The USS Gerald R. Ford (CVN 78) recently completed the tests to prove that the latest aircraft carrier to enter service can launch and recover jets. Now the U.S. Navy has announced that it has the largest air wing embark to date. In addition, the Ford completed its first ordnance movement from a lower deck magazine to the carrier’s F/A-18E Super Hornets using the ship’s state-of-the-art Advanced Weapons Elevators

The USS Gerald R. Ford (CVN 78) recently completed the tests to prove that the latest aircraft carrier to enter service can launch and recover jets. Now the U.S. Navy has announced that it has the largest air wing embark to date. In addition, the Ford completed its first ordnance movement from a lower deck magazine to the carrier’s F/A-18E Super Hornets using the ship’s state-of-the-art Advanced Weapons Elevators.

In a teleconference, the Commanding Officer of the carrier, Captain J.J. Cummings and Commander, Carrier Air Wing (CVW) 8, Captain Josh Sager, explained that the CVW-8 embarked seven squadrons and is operating nearly 30 fixed-wing aircraft and both of their Helicopter Sea Combat squadrons. This serves as an opportunity to stress and test the carrier’s unique design, and to demonstrate further her ability to conduct integrated air wing operations.

“This is a historic underway—we embarked nearly 1,000 Sailors, the largest air wing embark to date, and we were able to commence cyclic operations and it’s proven successful,” said Cummings. “It’s exciting to have the air wing onboard and get into their spaces and berthings so they can help us tighten things up to where they want them to be.”

USS Ford, which is the first of a new generation of aircraft carriers and will represent the future of naval aviation, is now the most advanced and capable warship in service was built with larger deck space.
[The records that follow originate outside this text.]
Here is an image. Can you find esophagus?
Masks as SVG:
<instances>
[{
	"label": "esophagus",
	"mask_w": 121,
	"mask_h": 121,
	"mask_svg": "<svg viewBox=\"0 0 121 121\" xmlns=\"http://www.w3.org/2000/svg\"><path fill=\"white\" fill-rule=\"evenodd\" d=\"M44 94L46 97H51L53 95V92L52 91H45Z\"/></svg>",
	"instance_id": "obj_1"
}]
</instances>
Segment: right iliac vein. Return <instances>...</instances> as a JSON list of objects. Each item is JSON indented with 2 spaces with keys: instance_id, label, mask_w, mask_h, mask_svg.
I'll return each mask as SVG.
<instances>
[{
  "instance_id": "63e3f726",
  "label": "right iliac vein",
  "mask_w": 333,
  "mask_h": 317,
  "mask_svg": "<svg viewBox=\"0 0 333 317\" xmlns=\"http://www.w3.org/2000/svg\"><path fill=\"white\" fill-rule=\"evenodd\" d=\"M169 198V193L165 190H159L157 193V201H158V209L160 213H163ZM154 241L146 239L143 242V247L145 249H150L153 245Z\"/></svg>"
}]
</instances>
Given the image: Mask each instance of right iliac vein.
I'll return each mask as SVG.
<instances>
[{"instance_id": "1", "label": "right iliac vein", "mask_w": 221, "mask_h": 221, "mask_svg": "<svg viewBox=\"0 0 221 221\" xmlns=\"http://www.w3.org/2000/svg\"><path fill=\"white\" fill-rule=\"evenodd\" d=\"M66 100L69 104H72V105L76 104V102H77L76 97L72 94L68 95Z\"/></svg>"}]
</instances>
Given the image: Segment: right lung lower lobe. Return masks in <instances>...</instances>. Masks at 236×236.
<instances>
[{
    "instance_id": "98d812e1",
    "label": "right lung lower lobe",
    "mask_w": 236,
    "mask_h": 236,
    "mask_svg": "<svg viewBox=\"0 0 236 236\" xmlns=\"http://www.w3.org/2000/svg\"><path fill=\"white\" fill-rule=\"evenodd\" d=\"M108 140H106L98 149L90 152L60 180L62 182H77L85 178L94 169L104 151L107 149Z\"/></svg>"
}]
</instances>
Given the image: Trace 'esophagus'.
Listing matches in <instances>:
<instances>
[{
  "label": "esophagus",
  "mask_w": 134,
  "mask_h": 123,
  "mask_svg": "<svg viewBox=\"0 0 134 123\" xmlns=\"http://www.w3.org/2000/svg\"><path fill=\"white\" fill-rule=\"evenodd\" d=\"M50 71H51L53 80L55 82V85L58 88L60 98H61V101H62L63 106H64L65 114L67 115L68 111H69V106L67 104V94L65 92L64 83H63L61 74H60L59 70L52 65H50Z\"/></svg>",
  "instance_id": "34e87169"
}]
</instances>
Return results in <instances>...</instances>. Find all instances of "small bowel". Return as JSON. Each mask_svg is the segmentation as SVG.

This enables a higher sortie rate for attack missions, while other technologies employed in the ship create the opportunity for the air wings to quickly rearm and refuel fighters, which enables them to be sent back into the air for further attack missions.

The carrier’s air wing has been conducting a “crawl, walk, run” approach, which has been ramped up to three days and two nights of integrated events with only a short break between the day and night missions.

 

Captain Sager said this is the first time the CVW-8 squadrons were able to execute all of their missions aboard the Ford.

“We’re thrilled to be here dropping light and heavy inert ordnance; but the biggest thing as the air wing commander is to do our primary mission: war at sea, air defense, air superiority and power projection,” added Sager. “We’re taking [Ford] from carrier qualification to a mission that focuses on combat operations and expanding that capability. It’s been an honor to take [Ford] to a ship that’s able to execute the Navy’s warfighting mission.”

 

More than 250 of the ship’s sailors—who were assigned to the weapons department—executed multiple training packages on buildup, transport and break down of ordnance to build up their proficiency. This included inert ordnance missions that transferred the ordnance from a lower level magazine to the flight deck via the ship’s lower stage weapons elevator (LSWE). To date, the ship has conducted more than 9,751 cycles of the upper stage elevators and 109 cycles of the LSWE 5.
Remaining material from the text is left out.